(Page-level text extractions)
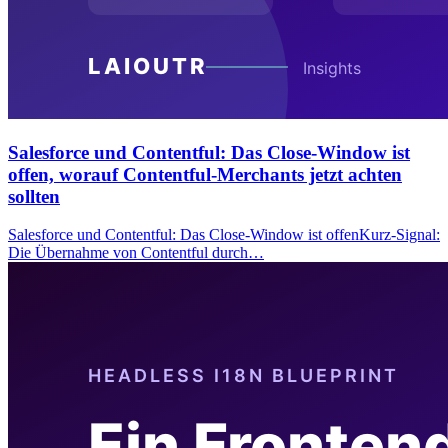
Salesforce und Contentful: Das Close-Window ist
offen, worauf Contentful-Merchants jetzt achten
sollten
Salesforce und Contentful: Das Close-Window ist offenKurz-Signal:
Die Übernahme von Contentful durch…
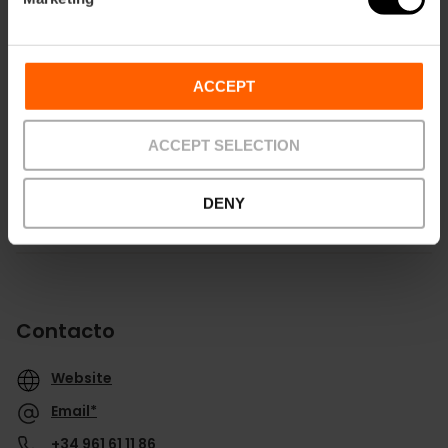
ACCEPT
Cómo llegar
ACCEPT SELECTION
DENY
Contacto
Website
Email*
+34 961 61 11 86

Problem details
Search the records for the string "Close" and report each line that has it.

Result below
Salesforce und Contentful: Das Close-Window ist
Salesforce und Contentful: Das Close-Window ist offenKurz-Signal:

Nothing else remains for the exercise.